Just yesterday I put up a one-gallon batch of an experimental brown ale that uses stale bread as an adjunct.
The bread comes from a local food bank where I volunteer; after the bread is too old to give away and otherwise destined for the dumpster, I will bring a couple loaves home and sock them in the freezer 'til brew day. Yesterday I did my first experiment with mashing bread. I mashed the barley and the bread separately, so as to be able to discard the bread brew if need be without destroying the whole batch. I cut the bread into slices (it was a bakery sourdough) and put the pieces in a spaghetti pot with about a half-teaspoon of alpha amylase and about two quarts of water. I got the temp up to between 140 and 150 and kept it there while I proceed to mash the remainder of the beer, which was two pounds of two-row and about two ounces each of caramel 20 and 60. From time to time I would taste the liquid from the beer pot, and almost throughout the process it did not show any sign of sweetness; only near the end of a 90-minute mash did it start to show hints of extracted sugar.

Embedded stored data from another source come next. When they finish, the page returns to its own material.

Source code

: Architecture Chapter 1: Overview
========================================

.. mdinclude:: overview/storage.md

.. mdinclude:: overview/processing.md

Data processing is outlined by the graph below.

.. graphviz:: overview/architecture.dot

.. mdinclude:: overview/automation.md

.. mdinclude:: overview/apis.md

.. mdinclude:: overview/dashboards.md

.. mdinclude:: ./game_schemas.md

The spaghetti pot's integral strainer made it easy to get the soggy bread out of the bread pot. What was left was white, cloudy, and tasted mostly like bread with just a little sweetness. My barley mash had come out just as it should, so in the interest of science I crossed my fingers and poured the two worts together for the boil. Three additions of a half-ounce each of Goldings were spread evenly through the hour-long boil, and when I was done I actually had to add some water back to bring my volume up to a gallon. Oh... I wasn't happy with the flavor of the wort going in, so on the fly I added a half-cup of table sugar and two tablespoons of brown.
I pitched a half-pint starter of Nottingham, installed the airlock, and went to bed. By morning it was bubbling along purposefully. When I got it all into the fermenter, with starter and water to volume, OG was about 1.080.
I have decided to call it "The Sheriff's Brown Bitter," because it is made with Nottingham yeast and the bread of the needy.